La tombe à puits de Mellita quant à elle plutôt bien conservée, aurait plus de 2300 ans (datation entre la fin du IVe et la première moitié du IIe s. av. J.-C.). 5 sujets sont inhumés dans la chambre funéraire et plusieurs accessoires ont été identifiés : vases à vernis noir, lampes, unguentaria (fioles de parfum ou d’huile fréquentes en Italie à l’ère punique) et une aiguille en bronze. La céramique proviendrait d’Italie méridionale, de Sicile et de la Campanie, via Carthage. Au delà de cet hypogée, la question reste posée de l’existence d’un ensemble funéraire plus vaste, restant alors à découvrir.
Les traces puniques sur l’archipel se retrouvent également dans les sebkhas et sur les îlots de Gremdi, Erramadia, Errakadia, Sefnou et Echarmadia bien avant l’invasion romaine. Sur certains sites ont été relevés par prospection, des morceaux de céramique datés du Ve siècle av. J.-C. De même, certaines structures monumentales comme les ruines d’un mur de cinq cents mètres de long (aujourd’hui) dans la Sebkha de Khlij à Bounouma ou les ruines de Lazded (Henchir Zribi) entre Khcharem et Kraten portent les traces d’une présence punique forte de ces compétences de bâtisseur sur l’archipel.

═══

Travail demandé ▸
[1] Restituez le passage du texte sur les traces puniques compris entre « La tombe à puits » et « alors à découvrir. », bornes incluses.
[2] Repérez dans les entrées chaque ligne où figure le mot « appoggiatura », puis recopiez-la.

Documents fournis ▸

═══

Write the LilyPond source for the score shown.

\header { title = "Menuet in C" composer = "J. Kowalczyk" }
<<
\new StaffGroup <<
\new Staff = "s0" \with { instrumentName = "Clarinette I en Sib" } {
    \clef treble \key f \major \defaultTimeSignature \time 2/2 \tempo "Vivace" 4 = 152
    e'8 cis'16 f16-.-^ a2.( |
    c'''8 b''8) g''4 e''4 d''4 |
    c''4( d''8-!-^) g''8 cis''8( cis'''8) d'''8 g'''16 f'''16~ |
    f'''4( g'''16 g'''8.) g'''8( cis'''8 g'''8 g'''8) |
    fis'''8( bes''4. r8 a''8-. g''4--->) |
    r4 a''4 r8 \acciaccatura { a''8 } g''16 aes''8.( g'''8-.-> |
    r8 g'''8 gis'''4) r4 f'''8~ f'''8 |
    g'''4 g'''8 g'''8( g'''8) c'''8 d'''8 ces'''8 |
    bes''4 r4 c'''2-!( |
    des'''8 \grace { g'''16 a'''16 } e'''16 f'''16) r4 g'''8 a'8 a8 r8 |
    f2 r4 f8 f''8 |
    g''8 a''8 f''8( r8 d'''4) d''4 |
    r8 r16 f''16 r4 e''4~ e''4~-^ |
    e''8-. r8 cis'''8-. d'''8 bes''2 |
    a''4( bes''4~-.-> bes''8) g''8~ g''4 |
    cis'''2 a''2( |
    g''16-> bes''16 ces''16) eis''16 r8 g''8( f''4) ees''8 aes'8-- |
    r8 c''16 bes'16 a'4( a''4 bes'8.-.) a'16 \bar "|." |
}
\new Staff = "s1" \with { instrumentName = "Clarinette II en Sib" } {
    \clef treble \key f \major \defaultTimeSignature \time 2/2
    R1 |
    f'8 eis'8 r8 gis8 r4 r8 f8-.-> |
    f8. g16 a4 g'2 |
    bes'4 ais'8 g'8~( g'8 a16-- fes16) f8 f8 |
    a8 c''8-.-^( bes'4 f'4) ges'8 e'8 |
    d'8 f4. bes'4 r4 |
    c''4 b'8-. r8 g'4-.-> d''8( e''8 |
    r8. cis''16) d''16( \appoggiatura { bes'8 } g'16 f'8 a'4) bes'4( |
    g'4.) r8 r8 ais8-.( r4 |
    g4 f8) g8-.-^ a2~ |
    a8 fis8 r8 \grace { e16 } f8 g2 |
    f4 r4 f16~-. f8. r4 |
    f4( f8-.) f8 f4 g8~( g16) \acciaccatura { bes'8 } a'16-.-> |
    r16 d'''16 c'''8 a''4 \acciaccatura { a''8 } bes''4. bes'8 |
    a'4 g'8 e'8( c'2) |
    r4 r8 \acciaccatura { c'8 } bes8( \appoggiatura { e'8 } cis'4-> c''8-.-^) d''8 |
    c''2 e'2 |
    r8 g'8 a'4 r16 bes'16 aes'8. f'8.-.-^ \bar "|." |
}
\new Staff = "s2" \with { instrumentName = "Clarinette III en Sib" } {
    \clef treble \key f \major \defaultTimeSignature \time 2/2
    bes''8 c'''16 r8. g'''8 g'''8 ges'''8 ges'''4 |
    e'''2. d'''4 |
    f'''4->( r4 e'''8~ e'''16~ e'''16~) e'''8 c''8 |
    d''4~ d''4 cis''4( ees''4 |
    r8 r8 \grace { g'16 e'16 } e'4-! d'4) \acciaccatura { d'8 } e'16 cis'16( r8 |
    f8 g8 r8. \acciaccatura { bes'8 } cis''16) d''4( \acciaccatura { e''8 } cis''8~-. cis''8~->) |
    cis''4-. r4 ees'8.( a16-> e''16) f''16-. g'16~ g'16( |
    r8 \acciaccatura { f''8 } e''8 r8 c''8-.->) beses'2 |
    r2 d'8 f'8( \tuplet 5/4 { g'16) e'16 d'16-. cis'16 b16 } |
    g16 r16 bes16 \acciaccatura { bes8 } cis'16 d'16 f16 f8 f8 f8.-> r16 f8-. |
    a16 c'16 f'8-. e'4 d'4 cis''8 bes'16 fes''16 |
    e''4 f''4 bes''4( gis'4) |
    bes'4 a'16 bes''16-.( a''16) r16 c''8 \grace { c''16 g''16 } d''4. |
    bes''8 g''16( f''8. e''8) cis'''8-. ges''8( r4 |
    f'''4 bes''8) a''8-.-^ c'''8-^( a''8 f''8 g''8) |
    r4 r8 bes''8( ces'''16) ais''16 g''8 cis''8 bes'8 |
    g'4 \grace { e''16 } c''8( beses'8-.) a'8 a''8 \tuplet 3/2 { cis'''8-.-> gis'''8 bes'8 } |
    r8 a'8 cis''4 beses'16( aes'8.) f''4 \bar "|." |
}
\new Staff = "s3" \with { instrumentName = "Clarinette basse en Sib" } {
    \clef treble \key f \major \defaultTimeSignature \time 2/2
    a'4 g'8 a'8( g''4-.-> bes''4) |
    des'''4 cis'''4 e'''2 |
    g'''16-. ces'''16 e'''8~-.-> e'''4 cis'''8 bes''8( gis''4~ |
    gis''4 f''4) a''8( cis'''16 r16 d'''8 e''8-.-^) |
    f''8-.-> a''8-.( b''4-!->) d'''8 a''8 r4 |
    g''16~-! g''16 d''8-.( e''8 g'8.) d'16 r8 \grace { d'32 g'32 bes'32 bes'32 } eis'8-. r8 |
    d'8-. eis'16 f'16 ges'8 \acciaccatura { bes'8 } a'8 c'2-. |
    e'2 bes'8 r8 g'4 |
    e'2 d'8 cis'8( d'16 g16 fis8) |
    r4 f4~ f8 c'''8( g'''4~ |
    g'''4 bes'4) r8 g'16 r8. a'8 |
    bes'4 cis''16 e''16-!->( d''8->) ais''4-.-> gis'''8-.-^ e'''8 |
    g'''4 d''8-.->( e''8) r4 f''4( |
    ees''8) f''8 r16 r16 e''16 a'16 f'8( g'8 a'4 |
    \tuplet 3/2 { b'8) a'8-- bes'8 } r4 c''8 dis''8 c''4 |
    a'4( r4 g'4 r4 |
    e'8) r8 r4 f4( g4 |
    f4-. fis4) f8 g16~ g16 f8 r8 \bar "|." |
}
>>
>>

═══

Corrigé des exercices ▸
[1]
La tombe à puits de Mellita quant à elle plutôt bien conservée, aurait plus de 2300 ans (datation entre la fin du IVe et la première moitié du IIe s. av. J.-C.). 5 sujets sont inhumés dans la chambre funéraire et plusieurs accessoires ont été identifiés : vases à vernis noir, lampes, unguentaria (fioles de parfum ou d’huile fréquentes en Italie à l’ère punique) et une aiguille en bronze. La céramique proviendrait d’Italie méridionale, de Sicile et de la Campanie, via Carthage. Au delà de cet hypogée, la question reste posée de l’existence d’un ensemble funéraire plus vaste, restant alors à découvrir.

[2]
    r8. cis''16) d''16( \appoggiatura { bes'8 } g'16 f'8 a'4) bes'4( |
    r4 r8 \acciaccatura { c'8 } bes8( \appoggiatura { e'8 } cis'4-> c''8-.-^) d''8 |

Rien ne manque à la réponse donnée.